Work order: Print the data below verbatim, minus images.

Dataset excerpt:

□ □ □ □ □ □ □

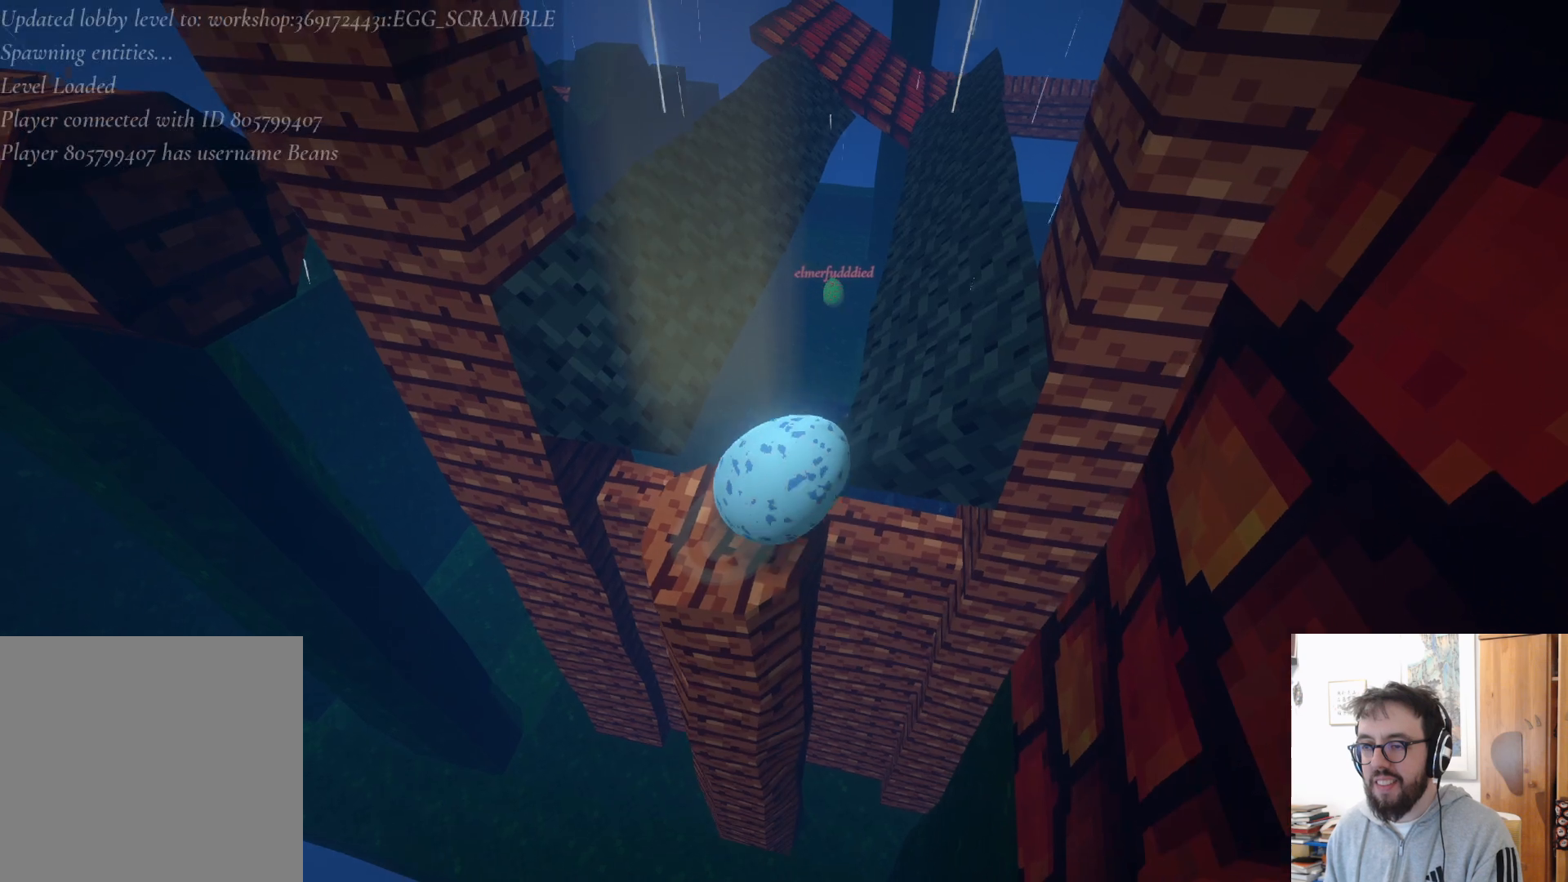
{"buttons": ["A"], "left_stick": "up-left", "right_stick": "center", "events": [[250, "A", "down"]]}
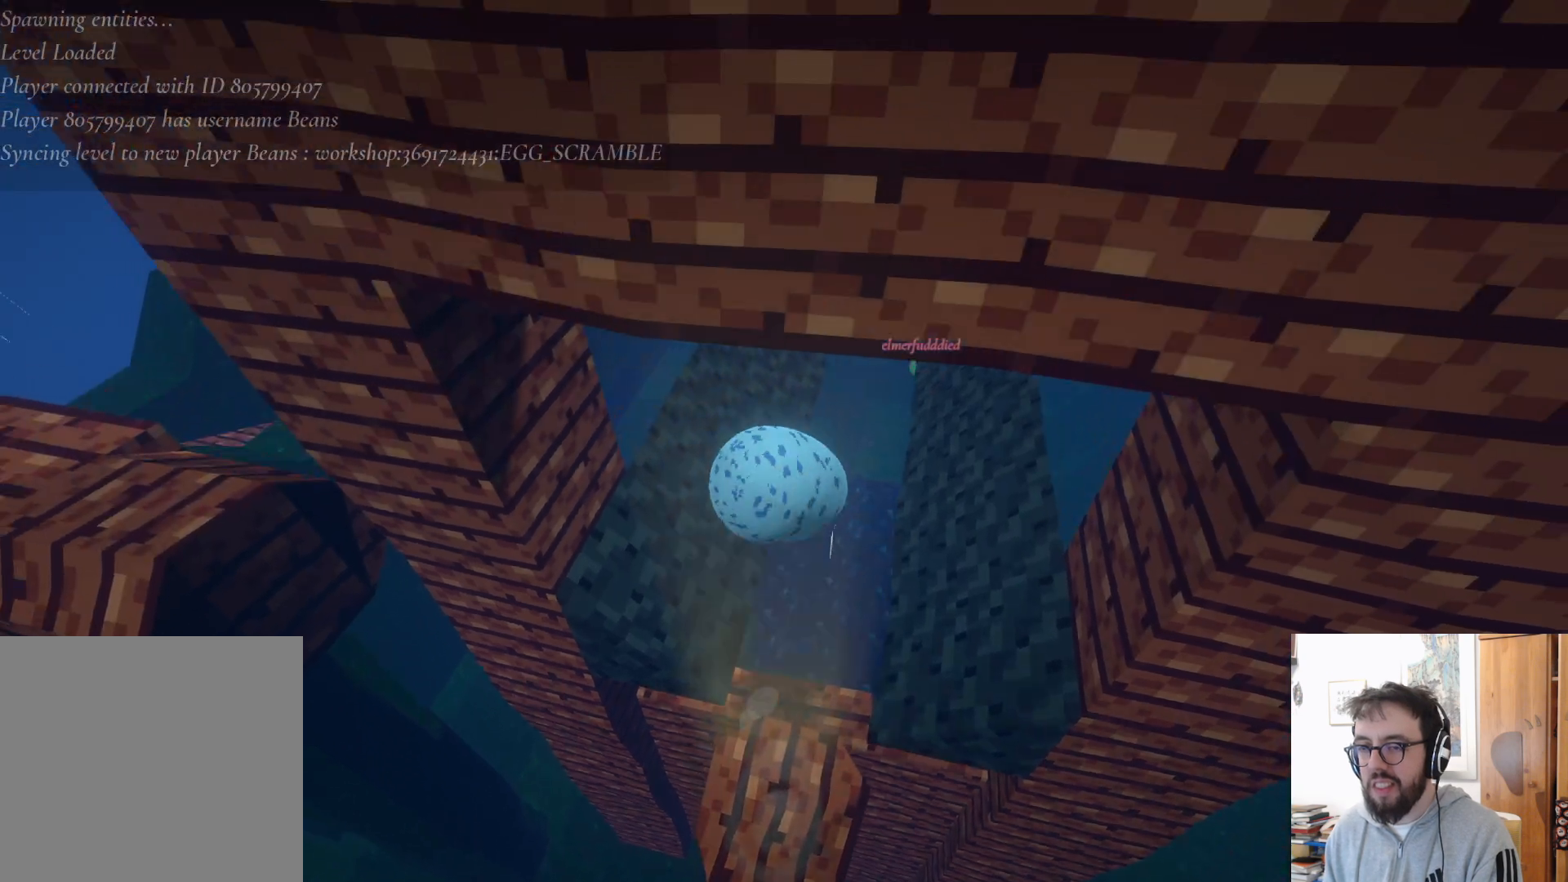
{"buttons": [], "left_stick": "up-left", "right_stick": "center", "events": [[117, "A", "up"]]}
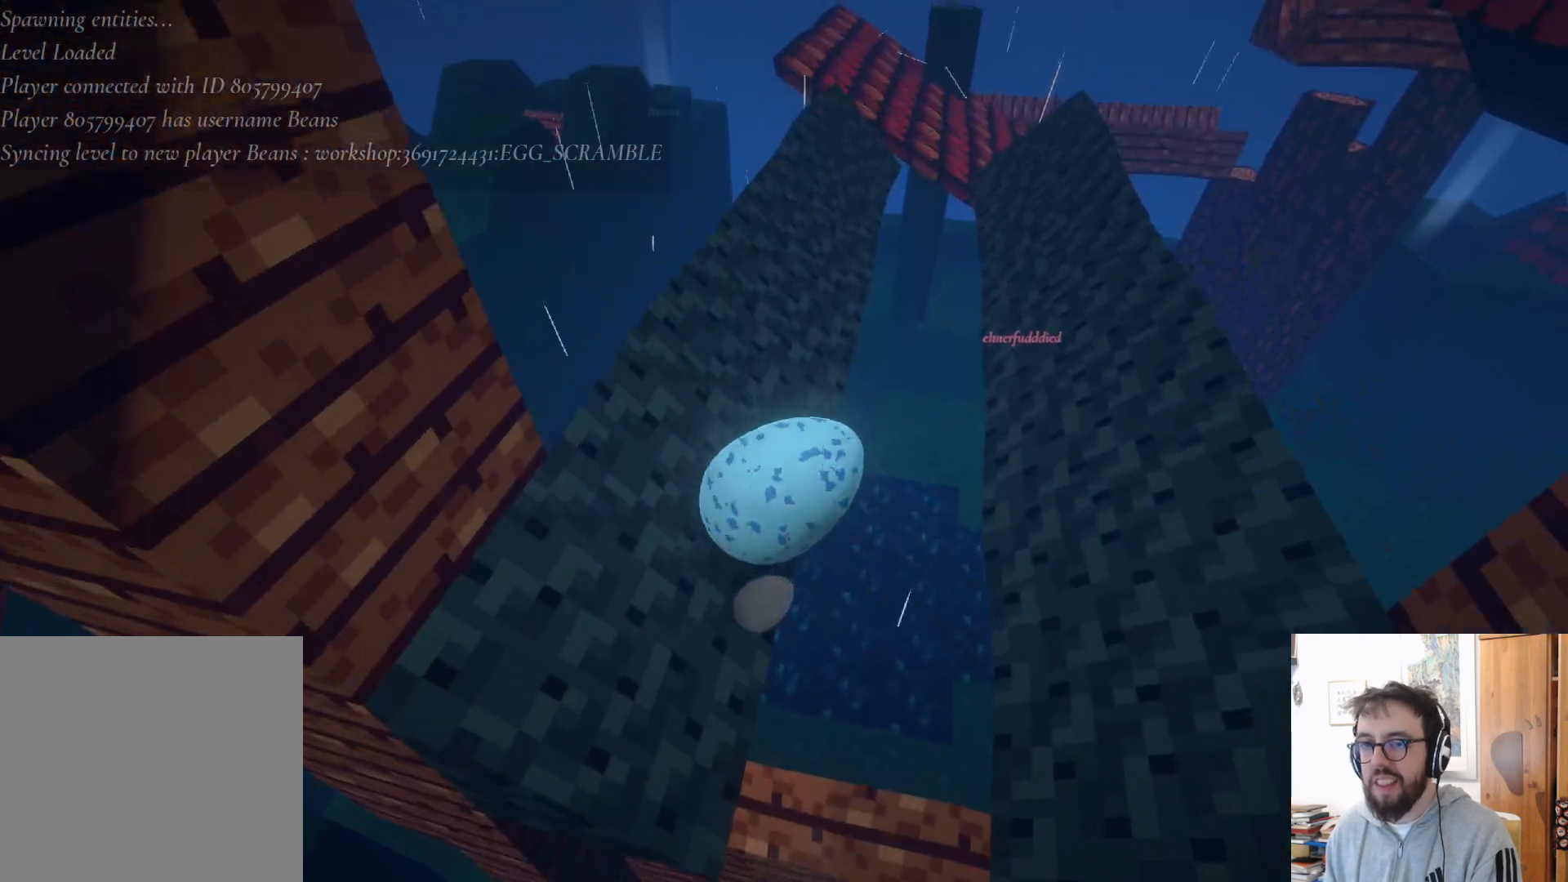
{"buttons": [], "left_stick": "up", "right_stick": "center", "events": [[250, "left_stick", "up"]]}
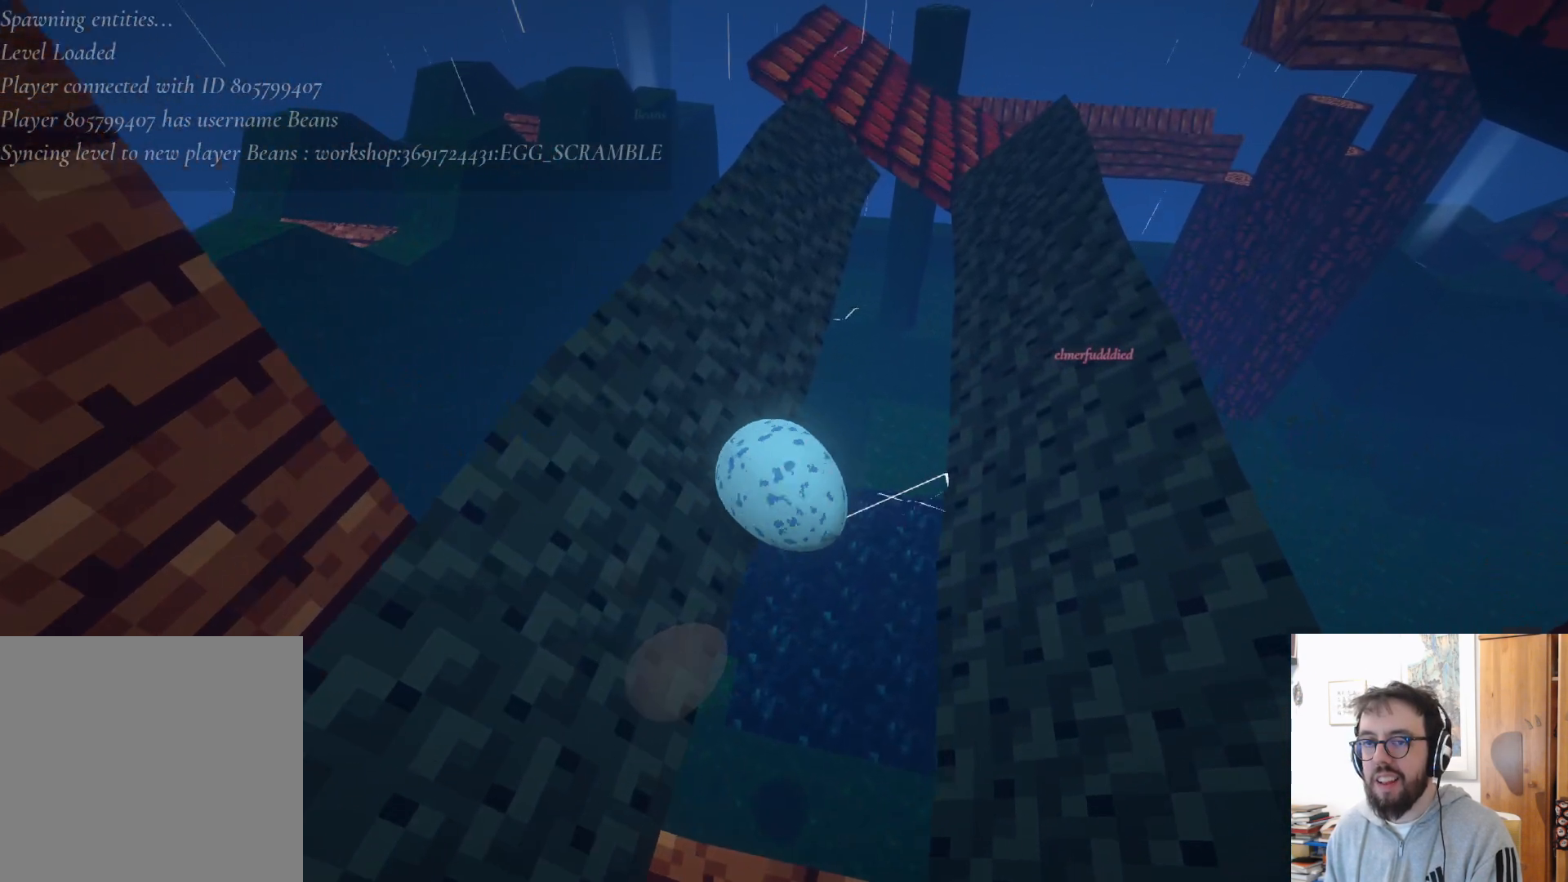
{"buttons": ["A"], "left_stick": "right", "right_stick": "center", "events": [[50, "left_stick", "up-left"], [200, "A", "down"], [283, "left_stick", "up-right"], [367, "left_stick", "right"]]}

□ □ □ □ □ □ □

Output below:
{"buttons": ["A"], "left_stick": "up-left", "right_stick": "center", "events": [[250, "A", "down"]]}
{"buttons": [], "left_stick": "up-left", "right_stick": "center", "events": [[117, "A", "up"]]}
{"buttons": [], "left_stick": "up", "right_stick": "center", "events": [[250, "left_stick", "up"]]}
{"buttons": ["A"], "left_stick": "right", "right_stick": "center", "events": [[50, "left_stick", "up-left"], [200, "A", "down"], [283, "left_stick", "up-right"], [367, "left_stick", "right"]]}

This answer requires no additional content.